- WORK INSTRUCTION A: List every distinct name in the notes on powerbox/Gtk integration that consists of "Gtk" joined directly to one or more capitalized words, such as a class or interface name.
- WORK INSTRUCTION B: Carry on the notes on powerbox/Gtk integration, starting after their final sentence.

The dialog's "extra widget" is not supported: it does not get displayed at all. This is a serious problem, as it means file type selection widgets (as used by, e.g., Gimp) are not displayed. To fix this requires doing inter-client widget embedding. A temporary fix would be to display the extra widget in a separate top-level window.
The preview widget is not supported. It does not get displayed.
Filters are not yet implemented. GtkFileChooserDialog does not pass file type filter parameters to the powerbox manager. This is not a serious problem; it is just a convenience.
GtkDialog offers the application an unconstrained choice over the action buttons that appear in the dialog box, while the powerbox always displays Open/Save and Cancel buttons. GtkFileChooserDialog must make a guess at which of GtkDialog's actions to map the powerbox's Open/Save action to. If GtkDialog has more than one action besides Cancel, only one will be usable.
Confirmation and warning dialog boxes:
Some applications implement file overwrite confirmation dialog boxes themselves. In this case, two confirmation boxes will appear sequentially, because the powerbox also asks for confirmation.
Usually, when choosing a file results in the application opening a confirmation or warning box, the file chooser stays open, and the user can then pick a different file. However, with powerbox/Gtk, the file chooser is closed when the user chooses a file.
The GtkFileChooserIface interface allows applications to interact with the file chooser widget while it is open -- for example, to find out which file is currently selected. This will not work with the powerbox/Gtk integration, because the powerbox API is a simple call-return interface, and it does not give the application any way to interact with the file chooser while it is open.
GtkFileChooserButton and GtkFileChooserWidget are not replaced.
My first attempt at a replacement GtkFileChooserDialog class did not inherit from the GtkDialog class, on the grounds that it did not need to open a GtkDialog window itself. It inherited from GtkObject and nothing else.
This caused some problems, because applications expect GtkFileChooserDialog to inherit from GtkDialog (and so, indirectly, from GtkWindow, GtkWidget, etc.) as documented. This did not cause applications to crash: the Gtk API functions just print a warning and return if passed objects that don't belong to the expected class.
The old version is still included, as gtk-powerbox-noninherit.c.

[Dataset entries]
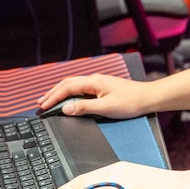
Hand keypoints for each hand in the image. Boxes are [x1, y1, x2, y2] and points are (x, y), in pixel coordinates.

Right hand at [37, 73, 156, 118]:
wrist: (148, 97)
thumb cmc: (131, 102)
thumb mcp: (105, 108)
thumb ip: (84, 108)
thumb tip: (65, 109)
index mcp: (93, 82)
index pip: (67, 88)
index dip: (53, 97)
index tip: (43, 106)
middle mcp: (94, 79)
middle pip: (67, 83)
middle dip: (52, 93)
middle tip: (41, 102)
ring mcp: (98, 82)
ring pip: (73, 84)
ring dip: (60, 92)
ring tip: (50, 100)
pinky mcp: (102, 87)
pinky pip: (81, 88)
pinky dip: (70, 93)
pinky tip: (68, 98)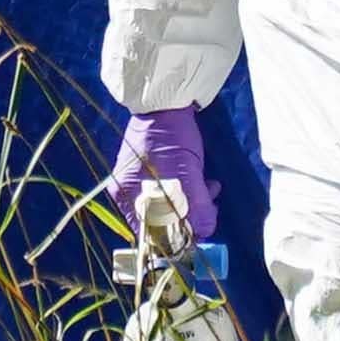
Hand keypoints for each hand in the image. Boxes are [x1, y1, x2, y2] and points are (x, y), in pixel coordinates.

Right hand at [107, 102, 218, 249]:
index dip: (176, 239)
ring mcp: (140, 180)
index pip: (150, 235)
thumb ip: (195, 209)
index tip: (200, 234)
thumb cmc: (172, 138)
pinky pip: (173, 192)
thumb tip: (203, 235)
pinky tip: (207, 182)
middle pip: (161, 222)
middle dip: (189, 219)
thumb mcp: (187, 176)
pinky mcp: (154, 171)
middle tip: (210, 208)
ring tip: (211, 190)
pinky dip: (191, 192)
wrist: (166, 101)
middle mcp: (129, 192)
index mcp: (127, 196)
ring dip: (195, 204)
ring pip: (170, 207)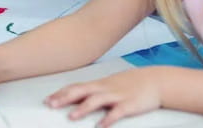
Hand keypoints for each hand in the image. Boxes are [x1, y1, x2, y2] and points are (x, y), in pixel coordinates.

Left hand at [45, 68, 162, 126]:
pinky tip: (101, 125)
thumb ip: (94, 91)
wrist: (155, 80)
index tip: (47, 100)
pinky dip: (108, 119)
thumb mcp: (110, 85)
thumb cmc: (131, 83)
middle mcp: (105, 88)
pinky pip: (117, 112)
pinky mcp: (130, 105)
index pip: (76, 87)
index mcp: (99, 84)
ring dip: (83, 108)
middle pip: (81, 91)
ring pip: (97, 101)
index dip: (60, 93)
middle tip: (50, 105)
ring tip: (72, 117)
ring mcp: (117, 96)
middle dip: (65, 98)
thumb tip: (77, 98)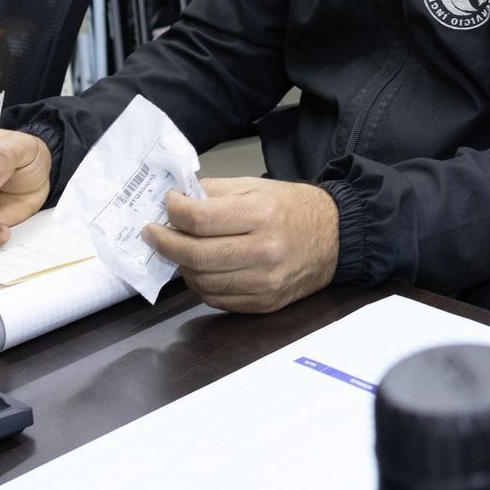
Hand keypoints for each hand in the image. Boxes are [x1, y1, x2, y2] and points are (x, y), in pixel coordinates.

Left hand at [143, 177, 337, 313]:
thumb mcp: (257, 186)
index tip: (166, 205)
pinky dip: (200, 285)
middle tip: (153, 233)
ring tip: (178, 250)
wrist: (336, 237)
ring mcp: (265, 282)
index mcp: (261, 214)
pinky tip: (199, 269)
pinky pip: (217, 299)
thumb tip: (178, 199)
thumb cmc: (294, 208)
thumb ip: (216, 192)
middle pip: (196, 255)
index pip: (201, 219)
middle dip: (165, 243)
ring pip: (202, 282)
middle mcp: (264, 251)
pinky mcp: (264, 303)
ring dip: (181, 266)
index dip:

==

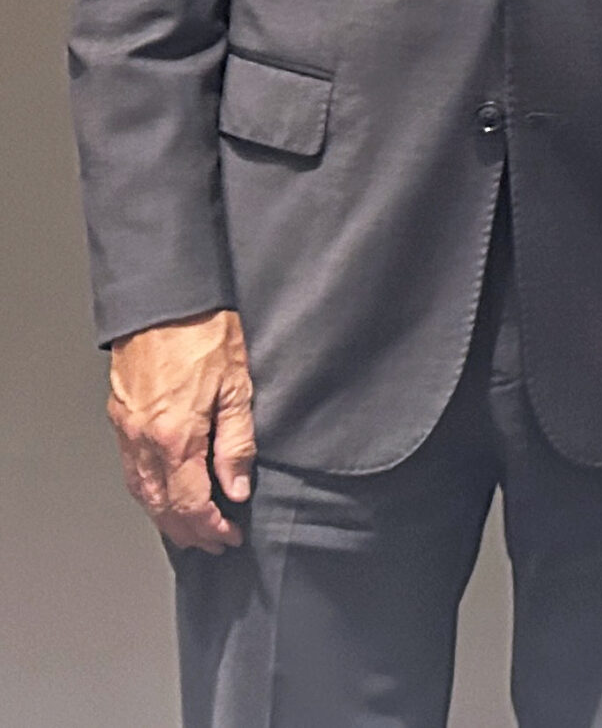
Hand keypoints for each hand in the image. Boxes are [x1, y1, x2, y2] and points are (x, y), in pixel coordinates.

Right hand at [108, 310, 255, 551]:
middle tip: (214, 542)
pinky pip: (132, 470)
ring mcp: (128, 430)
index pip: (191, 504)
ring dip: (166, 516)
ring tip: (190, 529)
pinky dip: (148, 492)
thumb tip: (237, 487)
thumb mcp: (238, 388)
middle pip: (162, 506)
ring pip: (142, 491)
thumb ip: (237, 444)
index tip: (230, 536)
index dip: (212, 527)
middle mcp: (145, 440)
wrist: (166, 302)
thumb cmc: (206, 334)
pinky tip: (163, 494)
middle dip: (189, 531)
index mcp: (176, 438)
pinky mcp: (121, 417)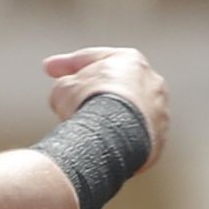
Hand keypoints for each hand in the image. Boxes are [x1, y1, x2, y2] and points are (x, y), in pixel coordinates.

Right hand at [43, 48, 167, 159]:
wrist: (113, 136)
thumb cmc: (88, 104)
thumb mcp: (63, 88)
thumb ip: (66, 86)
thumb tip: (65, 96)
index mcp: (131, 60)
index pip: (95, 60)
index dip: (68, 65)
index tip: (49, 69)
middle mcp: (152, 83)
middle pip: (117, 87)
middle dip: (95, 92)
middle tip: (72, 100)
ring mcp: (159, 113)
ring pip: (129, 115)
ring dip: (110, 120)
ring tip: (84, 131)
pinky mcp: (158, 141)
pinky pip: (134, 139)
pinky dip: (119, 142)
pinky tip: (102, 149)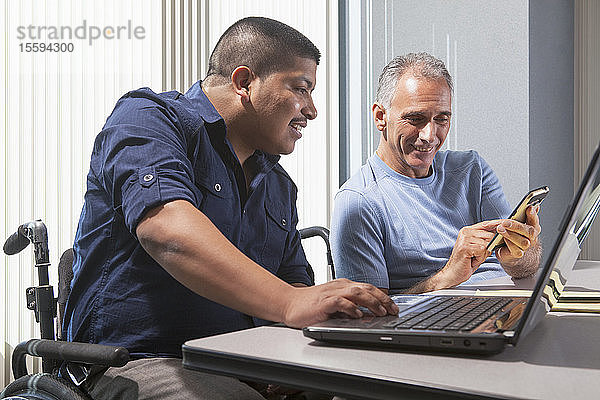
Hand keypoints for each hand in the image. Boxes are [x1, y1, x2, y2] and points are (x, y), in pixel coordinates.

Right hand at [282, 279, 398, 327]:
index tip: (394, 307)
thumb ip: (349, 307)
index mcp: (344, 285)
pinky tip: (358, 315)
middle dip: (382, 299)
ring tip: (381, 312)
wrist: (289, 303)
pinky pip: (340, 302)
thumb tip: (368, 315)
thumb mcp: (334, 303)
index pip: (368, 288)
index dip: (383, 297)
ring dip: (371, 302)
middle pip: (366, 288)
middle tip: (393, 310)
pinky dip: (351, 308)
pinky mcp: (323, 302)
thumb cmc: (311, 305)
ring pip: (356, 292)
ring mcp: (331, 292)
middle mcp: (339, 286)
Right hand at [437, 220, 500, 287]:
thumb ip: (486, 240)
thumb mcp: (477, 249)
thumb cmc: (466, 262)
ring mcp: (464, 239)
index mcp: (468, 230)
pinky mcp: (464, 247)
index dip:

==

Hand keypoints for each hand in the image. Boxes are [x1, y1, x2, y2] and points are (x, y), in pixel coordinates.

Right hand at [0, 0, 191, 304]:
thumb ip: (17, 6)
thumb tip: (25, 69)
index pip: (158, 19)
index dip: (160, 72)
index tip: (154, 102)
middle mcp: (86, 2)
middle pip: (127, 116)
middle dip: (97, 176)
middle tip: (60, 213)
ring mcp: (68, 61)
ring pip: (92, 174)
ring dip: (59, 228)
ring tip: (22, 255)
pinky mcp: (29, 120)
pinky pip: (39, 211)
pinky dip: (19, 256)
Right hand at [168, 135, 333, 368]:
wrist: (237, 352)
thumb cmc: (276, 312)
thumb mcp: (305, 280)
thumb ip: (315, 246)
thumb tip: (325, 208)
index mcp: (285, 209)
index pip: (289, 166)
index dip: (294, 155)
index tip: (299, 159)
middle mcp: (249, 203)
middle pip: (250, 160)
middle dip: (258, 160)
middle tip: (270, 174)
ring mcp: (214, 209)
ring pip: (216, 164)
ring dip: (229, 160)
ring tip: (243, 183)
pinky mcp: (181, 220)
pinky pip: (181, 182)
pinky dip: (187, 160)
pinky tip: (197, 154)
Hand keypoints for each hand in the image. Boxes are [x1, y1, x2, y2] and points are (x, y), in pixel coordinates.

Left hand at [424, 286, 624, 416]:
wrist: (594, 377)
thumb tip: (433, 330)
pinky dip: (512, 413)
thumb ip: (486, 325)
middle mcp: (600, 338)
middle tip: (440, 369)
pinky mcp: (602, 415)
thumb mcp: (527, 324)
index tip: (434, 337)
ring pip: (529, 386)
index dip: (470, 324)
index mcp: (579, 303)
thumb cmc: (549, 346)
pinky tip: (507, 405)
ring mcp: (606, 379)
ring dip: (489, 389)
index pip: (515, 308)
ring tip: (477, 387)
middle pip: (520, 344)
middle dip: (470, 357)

- TASK RESULT A: GtkFileChooserDialog, GtkDialog, GtkFileChooserIface, GtkFileChooserButton, GtkFileChooserWidget, GtkObject, GtkWindow, GtkWidget

- TASK RESULT B:
The powerbox.el Emacs Lisp module changes Emacs to use a powerbox. It replaces Emacs' read-file-name function, which usually prompts for a filename using the minibuffer. This function is used when you type C-x C-f, or when you choose "Open" from the "File" menu. The replacement read-file-name function opens a "File Open" powerbox instead.
To run XEmacs to use the powerbox, use:
pola-run --prog /usr/bin/xemacs -B -f /etc --cwd / \ --powerbox --pet-name "XEmacs" --x11 \ -a=-l -a=/usr/share/emacs/site-lisp/plash/powerbox.el
GNU Emacs 21 does not work under Plash. The CVS version (to be released as GNU Emacs 22) has reportedly been fixed.
The powerbox manager is compiled into the pola-run program launcher. When the --powerbox option is used, pola-run will pass the application being launched an object under the name powerbox_req_filename.
An application can invoke the object powerbox_req_filename to request a file from the user. In response, the powerbox manager will open a file chooser. If the user selects a filename, the powerbox manager attaches the file (or file slot) into the application's file namespace, and returns the filename to the application.
When the application invokes powerbox_req_filename, it can pass some arguments, such as:
There is a simpler helper program called powerbox-req which invokes the powerbox_req_filename capability. This is a command line program which is used by the Emacs integration.
The --pet-name argument provides a name for the powerbox manager to put in the title bar of the powerbox, so the user can tell which application the request comes from.
The powerbox manager uses Gtk's original GtkFileChooserDialog to provide a file chooser.